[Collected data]
____
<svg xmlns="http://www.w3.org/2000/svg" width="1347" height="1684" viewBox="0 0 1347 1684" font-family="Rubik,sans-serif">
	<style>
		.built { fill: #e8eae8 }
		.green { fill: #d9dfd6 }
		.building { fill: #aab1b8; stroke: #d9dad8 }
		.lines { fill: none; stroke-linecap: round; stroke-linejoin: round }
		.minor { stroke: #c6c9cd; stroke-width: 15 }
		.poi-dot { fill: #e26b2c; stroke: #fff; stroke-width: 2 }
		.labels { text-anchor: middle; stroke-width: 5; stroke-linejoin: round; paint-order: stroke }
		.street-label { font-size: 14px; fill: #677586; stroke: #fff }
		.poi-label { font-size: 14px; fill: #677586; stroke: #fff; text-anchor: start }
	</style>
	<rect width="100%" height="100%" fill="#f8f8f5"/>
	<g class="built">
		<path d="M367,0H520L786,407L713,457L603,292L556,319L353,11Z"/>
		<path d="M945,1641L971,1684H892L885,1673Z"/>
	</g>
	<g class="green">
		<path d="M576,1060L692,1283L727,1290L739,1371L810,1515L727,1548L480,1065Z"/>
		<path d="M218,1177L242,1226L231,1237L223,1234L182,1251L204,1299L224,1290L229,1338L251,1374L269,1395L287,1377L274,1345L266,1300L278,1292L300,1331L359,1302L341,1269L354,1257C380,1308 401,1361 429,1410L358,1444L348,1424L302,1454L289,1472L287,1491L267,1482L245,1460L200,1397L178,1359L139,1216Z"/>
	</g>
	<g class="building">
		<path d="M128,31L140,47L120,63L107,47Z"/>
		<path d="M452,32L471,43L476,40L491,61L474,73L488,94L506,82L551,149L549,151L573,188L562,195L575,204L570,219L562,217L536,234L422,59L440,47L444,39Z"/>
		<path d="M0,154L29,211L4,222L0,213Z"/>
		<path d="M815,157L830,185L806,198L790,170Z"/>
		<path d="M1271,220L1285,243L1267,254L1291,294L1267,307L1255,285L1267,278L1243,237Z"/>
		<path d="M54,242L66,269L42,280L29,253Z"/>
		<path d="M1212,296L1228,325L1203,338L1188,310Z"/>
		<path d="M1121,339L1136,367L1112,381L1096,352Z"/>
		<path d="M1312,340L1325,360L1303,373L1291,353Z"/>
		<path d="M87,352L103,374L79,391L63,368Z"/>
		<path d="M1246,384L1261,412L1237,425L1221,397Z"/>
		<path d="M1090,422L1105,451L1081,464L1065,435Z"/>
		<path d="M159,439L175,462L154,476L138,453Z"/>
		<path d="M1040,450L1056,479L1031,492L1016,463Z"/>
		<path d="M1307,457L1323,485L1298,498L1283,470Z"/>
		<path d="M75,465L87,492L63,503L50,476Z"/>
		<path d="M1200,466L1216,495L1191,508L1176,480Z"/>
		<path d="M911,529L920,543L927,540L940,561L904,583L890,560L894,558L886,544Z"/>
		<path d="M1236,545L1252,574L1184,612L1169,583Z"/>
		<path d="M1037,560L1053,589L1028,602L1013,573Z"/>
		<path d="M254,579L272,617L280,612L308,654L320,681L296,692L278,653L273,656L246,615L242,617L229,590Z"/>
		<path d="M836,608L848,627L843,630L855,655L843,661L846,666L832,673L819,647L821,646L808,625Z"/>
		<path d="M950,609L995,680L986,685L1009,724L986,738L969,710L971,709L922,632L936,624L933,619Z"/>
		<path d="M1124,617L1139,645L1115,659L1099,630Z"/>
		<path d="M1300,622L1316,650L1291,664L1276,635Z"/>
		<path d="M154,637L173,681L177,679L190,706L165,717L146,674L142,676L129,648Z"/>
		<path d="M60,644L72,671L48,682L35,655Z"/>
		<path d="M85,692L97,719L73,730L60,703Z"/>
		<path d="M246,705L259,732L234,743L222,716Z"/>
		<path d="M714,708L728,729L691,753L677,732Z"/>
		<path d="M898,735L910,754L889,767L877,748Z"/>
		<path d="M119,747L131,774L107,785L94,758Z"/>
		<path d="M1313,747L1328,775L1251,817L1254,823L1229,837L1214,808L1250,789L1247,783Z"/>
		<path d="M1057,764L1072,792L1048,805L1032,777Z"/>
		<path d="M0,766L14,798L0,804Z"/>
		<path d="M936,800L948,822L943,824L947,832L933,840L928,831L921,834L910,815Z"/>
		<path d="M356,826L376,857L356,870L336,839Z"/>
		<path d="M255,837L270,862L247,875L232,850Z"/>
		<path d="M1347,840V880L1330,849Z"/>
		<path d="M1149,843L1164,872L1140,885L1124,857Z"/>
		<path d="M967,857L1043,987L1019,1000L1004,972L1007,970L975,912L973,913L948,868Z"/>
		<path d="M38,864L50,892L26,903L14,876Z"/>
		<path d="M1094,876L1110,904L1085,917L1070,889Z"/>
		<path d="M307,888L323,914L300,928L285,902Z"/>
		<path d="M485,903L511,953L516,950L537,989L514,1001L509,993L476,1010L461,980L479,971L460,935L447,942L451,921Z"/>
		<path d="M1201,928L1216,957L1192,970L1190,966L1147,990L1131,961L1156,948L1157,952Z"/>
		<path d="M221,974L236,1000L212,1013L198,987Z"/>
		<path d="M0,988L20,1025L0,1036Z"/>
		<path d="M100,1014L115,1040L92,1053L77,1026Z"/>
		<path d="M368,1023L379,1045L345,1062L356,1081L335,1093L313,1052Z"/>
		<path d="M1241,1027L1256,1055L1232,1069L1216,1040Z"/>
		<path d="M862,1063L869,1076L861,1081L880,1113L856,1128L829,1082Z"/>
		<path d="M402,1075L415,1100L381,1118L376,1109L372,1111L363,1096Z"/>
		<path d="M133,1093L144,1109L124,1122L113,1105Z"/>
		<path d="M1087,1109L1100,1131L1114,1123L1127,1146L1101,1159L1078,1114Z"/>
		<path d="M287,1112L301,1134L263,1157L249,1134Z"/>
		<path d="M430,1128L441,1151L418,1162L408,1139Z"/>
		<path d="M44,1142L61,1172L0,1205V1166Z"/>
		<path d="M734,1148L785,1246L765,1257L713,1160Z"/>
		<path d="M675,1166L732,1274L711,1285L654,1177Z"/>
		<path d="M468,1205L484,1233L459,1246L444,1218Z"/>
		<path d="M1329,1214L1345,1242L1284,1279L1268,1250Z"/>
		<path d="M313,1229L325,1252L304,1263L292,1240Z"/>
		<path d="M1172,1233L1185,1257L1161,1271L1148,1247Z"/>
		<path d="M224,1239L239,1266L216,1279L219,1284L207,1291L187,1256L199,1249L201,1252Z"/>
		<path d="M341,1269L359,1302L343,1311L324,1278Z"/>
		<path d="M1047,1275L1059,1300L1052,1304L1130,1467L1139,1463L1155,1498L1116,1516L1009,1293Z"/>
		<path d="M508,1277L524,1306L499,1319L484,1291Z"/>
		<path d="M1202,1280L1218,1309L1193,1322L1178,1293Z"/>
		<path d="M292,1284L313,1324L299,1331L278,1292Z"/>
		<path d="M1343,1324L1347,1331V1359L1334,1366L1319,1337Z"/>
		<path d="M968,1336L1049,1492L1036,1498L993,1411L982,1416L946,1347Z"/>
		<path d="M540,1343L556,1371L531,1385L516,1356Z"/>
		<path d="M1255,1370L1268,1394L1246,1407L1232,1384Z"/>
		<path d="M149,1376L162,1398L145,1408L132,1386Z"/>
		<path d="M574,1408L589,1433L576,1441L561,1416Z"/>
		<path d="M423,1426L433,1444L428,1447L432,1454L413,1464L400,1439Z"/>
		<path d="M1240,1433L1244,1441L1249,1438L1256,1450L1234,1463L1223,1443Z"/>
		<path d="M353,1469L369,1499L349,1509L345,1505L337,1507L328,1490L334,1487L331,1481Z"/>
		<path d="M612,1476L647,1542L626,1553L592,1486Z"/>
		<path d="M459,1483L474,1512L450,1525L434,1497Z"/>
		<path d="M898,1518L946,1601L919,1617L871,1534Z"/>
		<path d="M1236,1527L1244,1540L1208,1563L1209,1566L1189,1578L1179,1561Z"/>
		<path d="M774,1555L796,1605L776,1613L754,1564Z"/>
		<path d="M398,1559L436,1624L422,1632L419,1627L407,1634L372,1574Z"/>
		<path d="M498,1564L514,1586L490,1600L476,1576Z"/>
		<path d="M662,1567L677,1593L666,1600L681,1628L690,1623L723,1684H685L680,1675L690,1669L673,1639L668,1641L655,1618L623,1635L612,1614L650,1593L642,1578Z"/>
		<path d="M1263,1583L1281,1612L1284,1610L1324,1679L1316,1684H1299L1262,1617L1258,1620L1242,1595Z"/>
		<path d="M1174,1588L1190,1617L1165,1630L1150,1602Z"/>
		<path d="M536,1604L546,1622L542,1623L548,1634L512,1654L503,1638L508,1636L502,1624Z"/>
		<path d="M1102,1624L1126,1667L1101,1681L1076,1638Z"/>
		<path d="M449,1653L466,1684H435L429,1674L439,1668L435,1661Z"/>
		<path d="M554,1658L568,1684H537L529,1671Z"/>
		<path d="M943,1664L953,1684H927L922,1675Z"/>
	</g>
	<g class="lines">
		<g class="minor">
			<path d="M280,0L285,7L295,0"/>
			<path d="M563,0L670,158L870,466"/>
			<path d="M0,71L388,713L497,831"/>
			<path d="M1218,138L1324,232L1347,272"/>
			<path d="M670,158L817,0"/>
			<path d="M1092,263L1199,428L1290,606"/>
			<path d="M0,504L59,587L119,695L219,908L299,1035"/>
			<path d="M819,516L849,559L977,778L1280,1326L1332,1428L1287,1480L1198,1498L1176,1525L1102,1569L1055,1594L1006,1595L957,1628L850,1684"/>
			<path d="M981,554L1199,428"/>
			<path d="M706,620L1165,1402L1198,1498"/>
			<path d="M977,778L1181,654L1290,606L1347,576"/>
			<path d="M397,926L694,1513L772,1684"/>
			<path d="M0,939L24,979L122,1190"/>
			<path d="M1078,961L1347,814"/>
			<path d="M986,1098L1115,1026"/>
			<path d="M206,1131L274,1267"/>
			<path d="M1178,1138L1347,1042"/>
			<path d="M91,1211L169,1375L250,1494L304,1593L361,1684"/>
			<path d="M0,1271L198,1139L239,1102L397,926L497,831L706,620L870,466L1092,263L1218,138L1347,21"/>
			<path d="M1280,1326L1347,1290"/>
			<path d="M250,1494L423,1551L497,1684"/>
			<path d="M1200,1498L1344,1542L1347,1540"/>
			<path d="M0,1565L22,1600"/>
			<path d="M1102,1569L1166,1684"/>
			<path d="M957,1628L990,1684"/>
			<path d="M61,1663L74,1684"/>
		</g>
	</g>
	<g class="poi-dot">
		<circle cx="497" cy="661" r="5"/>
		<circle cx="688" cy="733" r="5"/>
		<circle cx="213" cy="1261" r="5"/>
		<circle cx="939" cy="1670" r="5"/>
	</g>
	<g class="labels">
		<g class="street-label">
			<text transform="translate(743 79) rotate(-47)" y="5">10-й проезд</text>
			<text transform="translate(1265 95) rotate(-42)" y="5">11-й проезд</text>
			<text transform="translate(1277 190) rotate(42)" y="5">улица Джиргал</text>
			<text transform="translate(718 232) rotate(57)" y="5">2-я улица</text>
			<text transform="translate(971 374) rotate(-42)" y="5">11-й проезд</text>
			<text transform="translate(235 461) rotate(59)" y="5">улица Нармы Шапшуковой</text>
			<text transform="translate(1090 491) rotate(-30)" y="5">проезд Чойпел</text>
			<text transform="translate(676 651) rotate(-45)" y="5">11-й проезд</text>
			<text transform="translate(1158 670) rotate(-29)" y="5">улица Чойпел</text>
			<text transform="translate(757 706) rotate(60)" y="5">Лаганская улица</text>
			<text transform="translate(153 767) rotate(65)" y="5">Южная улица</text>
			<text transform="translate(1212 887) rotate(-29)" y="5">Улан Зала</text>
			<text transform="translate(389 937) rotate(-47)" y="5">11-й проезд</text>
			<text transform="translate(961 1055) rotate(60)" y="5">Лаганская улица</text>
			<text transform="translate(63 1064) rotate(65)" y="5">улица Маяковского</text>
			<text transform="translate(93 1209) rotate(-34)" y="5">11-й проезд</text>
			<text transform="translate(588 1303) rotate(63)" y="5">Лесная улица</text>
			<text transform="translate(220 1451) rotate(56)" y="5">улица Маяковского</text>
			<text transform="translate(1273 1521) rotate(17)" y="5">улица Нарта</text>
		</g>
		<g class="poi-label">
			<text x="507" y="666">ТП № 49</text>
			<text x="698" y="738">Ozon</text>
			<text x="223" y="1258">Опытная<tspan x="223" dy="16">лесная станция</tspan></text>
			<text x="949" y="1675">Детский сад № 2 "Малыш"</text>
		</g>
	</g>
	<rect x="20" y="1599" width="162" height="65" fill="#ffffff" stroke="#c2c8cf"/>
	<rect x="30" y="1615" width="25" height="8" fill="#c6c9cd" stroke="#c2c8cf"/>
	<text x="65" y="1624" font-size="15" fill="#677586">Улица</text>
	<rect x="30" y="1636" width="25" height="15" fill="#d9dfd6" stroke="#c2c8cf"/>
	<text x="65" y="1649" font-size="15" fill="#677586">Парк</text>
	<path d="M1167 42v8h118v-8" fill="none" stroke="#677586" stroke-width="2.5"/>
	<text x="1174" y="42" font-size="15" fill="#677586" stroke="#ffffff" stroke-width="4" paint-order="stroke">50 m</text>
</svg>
____
[TO DO] Copy out each line of the data that holds the string "lines".

[RESULT FOR THIS EXERCISE]
		.lines { fill: none; stroke-linecap: round; stroke-linejoin: round }
	<g class="lines">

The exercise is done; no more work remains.